Apesar do uso da inteligência artificial, a decisão final continua sendo dos profissionais de saúde. As informações geradas pela plataforma servem como suporte para discussões realizadas por equipes multidisciplinares, envolvendo oncologistas, radioterapeutas, fisioterapeutas e outros especialistas.

Um dos casos analisados com apoio da tecnologia foi o de uma paciente diagnosticada com tumor neuroendócrino. Após o cruzamento de dados clínicos e evidências científicas, a equipe médica optou por manter o tratamento principal e realizar a retirada de novas lesões identificadas no fígado, decisão baseada em estudos específicos para o perfil da paciente.

Em Guarapuava, a ferramenta também auxiliou no atendimento de um paciente com câncer de origem desconhecida e múltiplas metástases. A análise realizada pela inteligência artificial identificou padrões associados à instabilidade genômica, permitindo aos médicos direcionar novos exames e abrir caminho para possíveis tratamentos com imunoterapia.

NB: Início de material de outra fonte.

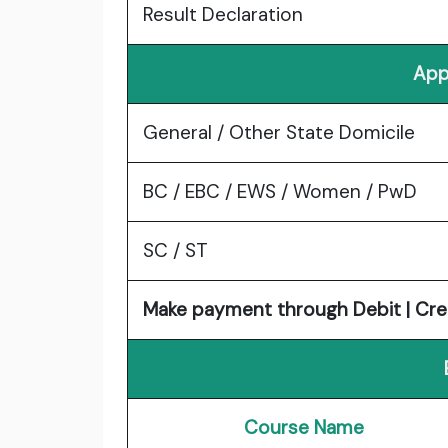
Result Declaration
App
General / Other State Domicile
BC / EBC / EWS / Women / PwD
SC / ST
Make payment through Debit | Cre
Course Name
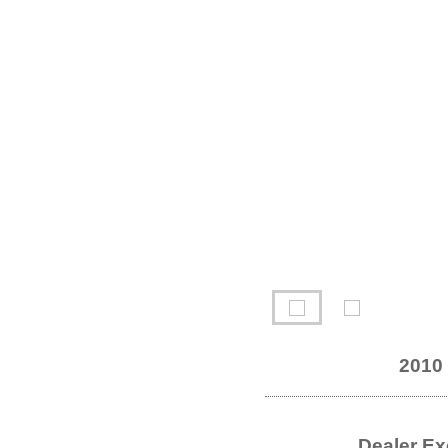
2010
Dealer Ex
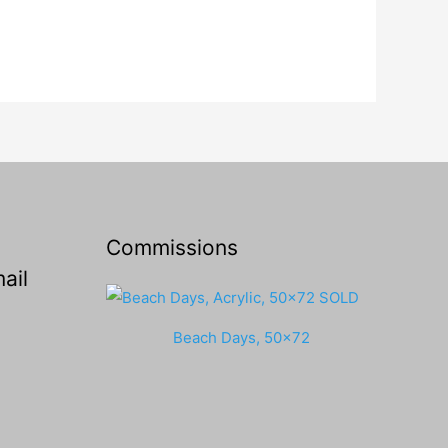
Commissions
ail
Beach Days, 50x72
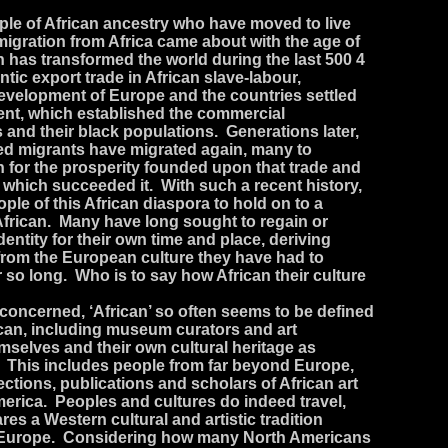
ple of African ancestry who have moved to live
igration from Africa came about with the age of
has transformed the world during the last 500 4
antic export trade in African slave-labour,
velopment of Europe and the countries settled
nent, which established the commercial
and their black populations. Generations later,
ed migrants have migrated again, many to
h for the prosperity founded upon that trade and
 which succeeded it. With such a recent history,
ople of this African diaspora to hold on to a
y African. Many have long sought to regain or
dentity for their own time and place, deriving
 from the European culture they have had to
 so long. Who is to say how African their culture
s concerned, ‘African’ so often seems to be defined
ican, including museum curators and art
emselves and their own cultural heritage as
This includes people from far beyond Europe,
ections, publications and scholars of African art
merica. Peoples and cultures do indeed travel,
es a Western cultural and artistic tradition
to Europe. Considering how many North Americans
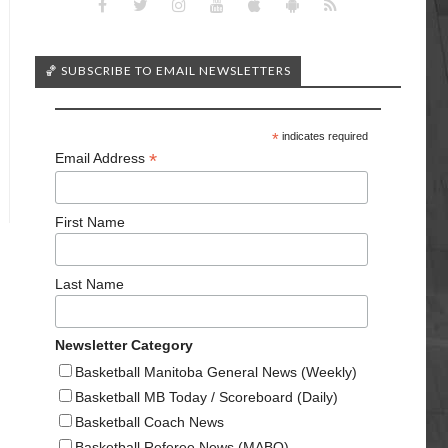
🏀 SUBSCRIBE TO EMAIL NEWSLETTERS
*
indicates required
*
Email Address
First Name
Last Name
Newsletter Category
Basketball Manitoba General News (Weekly)
Basketball MB Today / Scoreboard (Daily)
Basketball Coach News
Basketball Referee News (MABO)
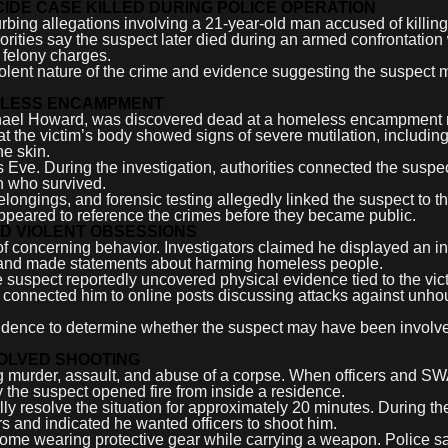
DE CASE KILLED DURING POLICE OPERATION
bing allegations involving a 21-year-old man accused of killin
rities say the suspect later died during an armed confrontation 
e felony charges.
olent nature of the crime and evidence suggesting the suspect
MELESS ENCAMPMENT
 Michael Howard, was discovered dead at a homeless encampment
at the victim’s body showed signs of severe mutilation, including
he skin.
Eve. During the investigation, authorities connected the suspec
n who survived.
longings, and forensic testing allegedly linked the suspect to t
 appeared to reference the crimes before they became public.
ND VIOLENT OBSESSIONS
 of concerning behavior. Investigators claimed he displayed an in
s, and made statements about harming homeless people.
 suspect reportedly uncovered physical evidence tied to the vic
ly connected him to online posts discussing attacks against unh
idence to determine whether the suspect may have been involve
VOLVED SHOOTING
g murder, assault, and abuse of a corpse. When officers and S
y the suspect opened fire from inside a residence.
lly resolve the situation for approximately 20 minutes. During the
 and indicated he wanted officers to shoot him.
ome wearing protective gear while carrying a weapon. Police s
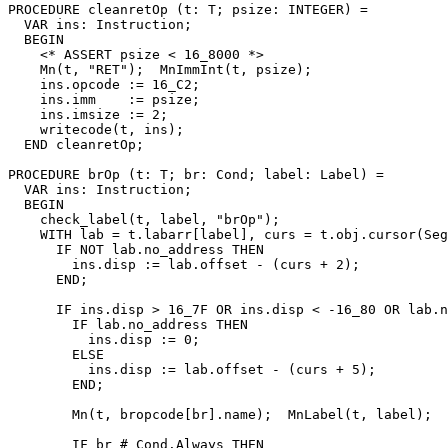
PROCEDURE 
cleanretOp
 (t: T; psize: INTEGER) =

  VAR ins: Instruction;

  BEGIN

    <* ASSERT psize < 16_8000 *>

    Mn(t, "RET");  MnImmInt(t, psize);

    ins.opcode := 16_C2;

    ins.imm    := psize;

    ins.imsize := 2;

    writecode(t, ins);

  END cleanretOp;

PROCEDURE 
brOp
 (t: T; br: Cond; label: Label) =

  VAR ins: Instruction;

  BEGIN

    check_label(t, label, "brOp");

    WITH lab = t.labarr[label], curs = t.obj.cursor(Seg
      IF NOT lab.no_address THEN

        ins.disp := lab.offset - (curs + 2);

      END;

      IF ins.disp > 16_7F OR ins.disp < -16_80 OR lab.n
        IF lab.no_address THEN

          ins.disp := 0;

        ELSE

          ins.disp := lab.offset - (curs + 5);

        END;

        Mn(t, bropcode[br].name);  MnLabel(t, label);

        IF br # Cond.Always THEN
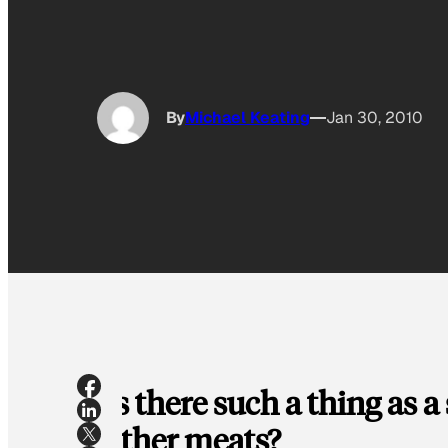
By
Michael Keating
Jan 30, 2010
Is there such a thing as a
other meats?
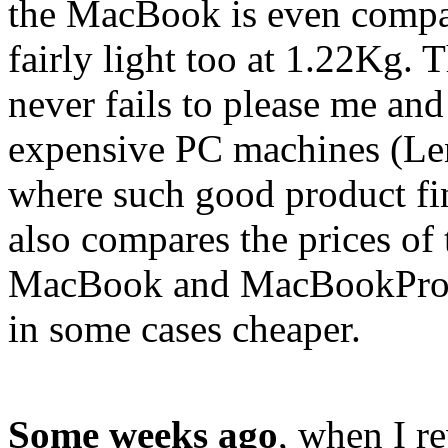
the MacBook is even compa
fairly light too at 1.22Kg. 
never fails to please me and
expensive PC machines (Le
where such good product f
also compares the prices of
MacBook and MacBookPro a
in some cases cheaper.
Some weeks ago
, when I r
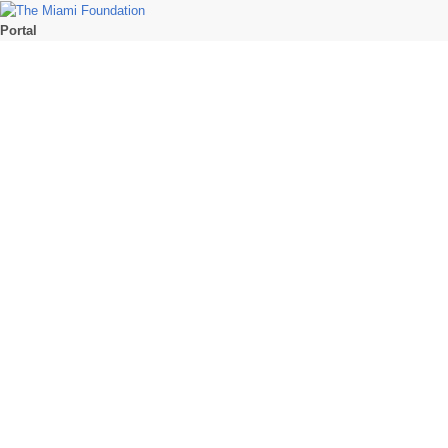
Portal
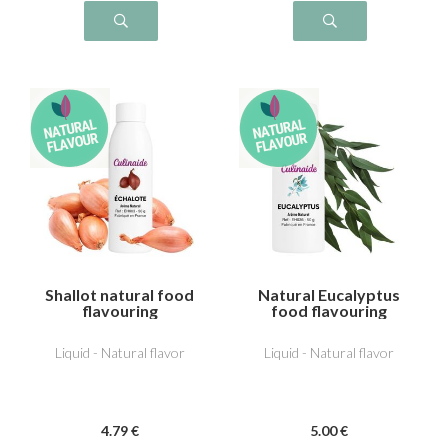
Shallot natural food
Natural Eucalyptus
flavouring
food flavouring
Liquid - Natural flavor
Liquid - Natural flavor
4
.79
€
5
.00
€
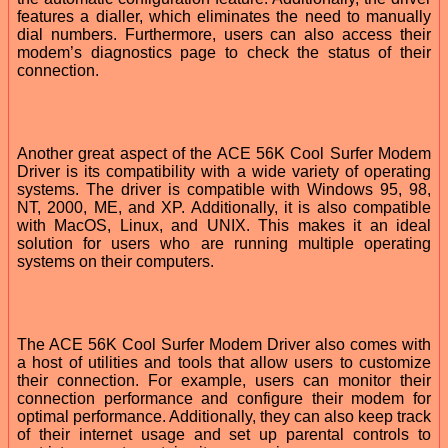
features a dialler, which eliminates the need to manually
dial numbers. Furthermore, users can also access their
modem’s diagnostics page to check the status of their
connection.
Another great aspect of the ACE 56K Cool Surfer Modem
Driver is its compatibility with a wide variety of operating
systems. The driver is compatible with Windows 95, 98,
NT, 2000, ME, and XP. Additionally, it is also compatible
with MacOS, Linux, and UNIX. This makes it an ideal
solution for users who are running multiple operating
systems on their computers.
The ACE 56K Cool Surfer Modem Driver also comes with
a host of utilities and tools that allow users to customize
their connection. For example, users can monitor their
connection performance and configure their modem for
optimal performance. Additionally, they can also keep track
of their internet usage and set up parental controls to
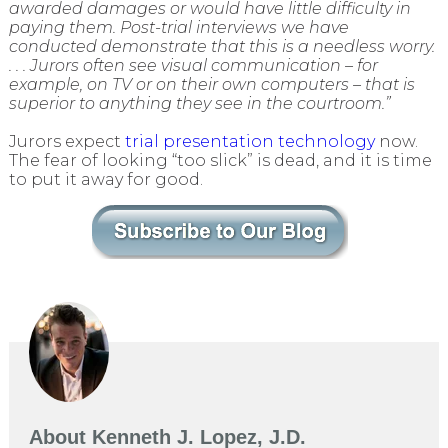
awarded damages or would have little difficulty in
paying them. Post-trial interviews we have
conducted demonstrate that this is a needless worry.
. . . Jurors often see visual communication – for
example, on TV or on their own computers – that is
superior to anything they see in the courtroom.”
Jurors expect
trial presentation technology
now.
The fear of looking “too slick” is dead, and it is time
to put it away for good.
About
Kenneth J. Lopez, J.D.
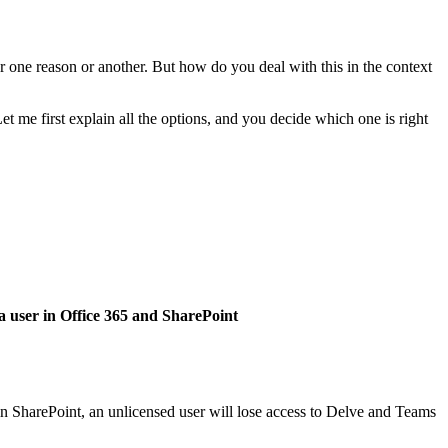
or one reason or another. But how do you deal with this in the context
t me first explain all the options, and you decide which one is right
 in SharePoint, an unlicensed user will lose access to Delve and Teams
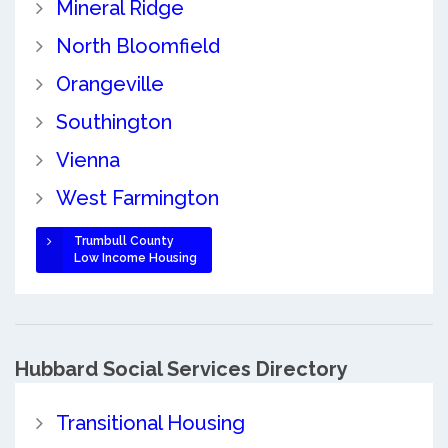
Mineral Ridge
North Bloomfield
Orangeville
Southington
Vienna
West Farmington
Trumbull County
Low Income Housing
Hubbard Social Services Directory
Transitional Housing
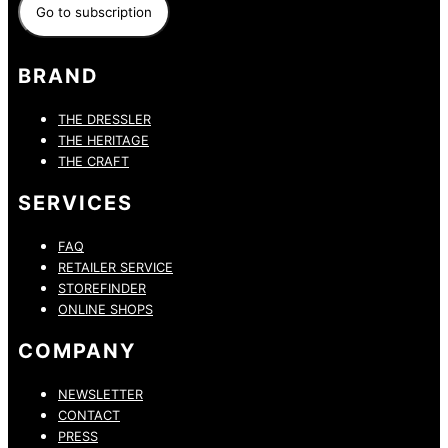
BRAND
THE DRESSLER
THE HERITAGE
THE CRAFT
SERVICES
FAQ
RETAILER SERVICE
STOREFINDER
ONLINE SHOPS
COMPANY
NEWSLETTER
CONTACT
PRESS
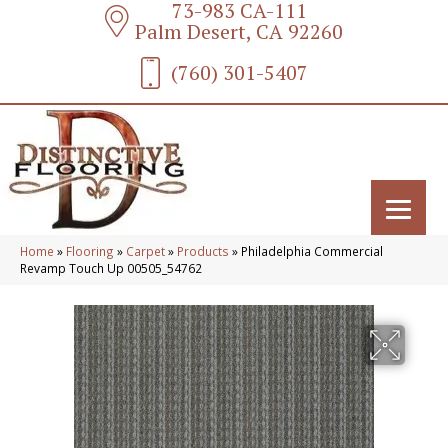
73-983 CA-111
Palm Desert, CA 92260
(760) 301-5407
Home
»
Flooring
»
Carpet
»
Products
»
Philadelphia Commercial
Revamp Touch Up 00505_54762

A tecnologia faz parte do programa Transforma IA, criado pelo Governo do Paraná para ampliar o uso da inteligência artificial em áreas estratégicas da administração pública. A iniciativa prevê aplicações em setores como saúde, educação, agricultura, habitação e segurança pública.

De acordo com a Secretaria Estadual da Inovação e Inteligência Artificial, a expectativa é ampliar o uso da plataforma para outras unidades hospitalares do Paraná. O objetivo é acelerar diagnósticos, reduzir o tempo entre descobertas científicas e sua aplicação prática nos tratamentos e ampliar o acesso da população a terapias mais precisas e personalizadas.

Além do pioneirismo nacional, o projeto coloca o Paraná entre os estados que apostam na integração entre inteligência artificial, medicina de precisão e análise de grandes volumes de dados para aprimorar os serviços públicos de saúde. A ferramenta opera com dados anonimizados e segue protocolos de segurança e conformidade com a Lei Geral de Proteção de Dados (LGPD).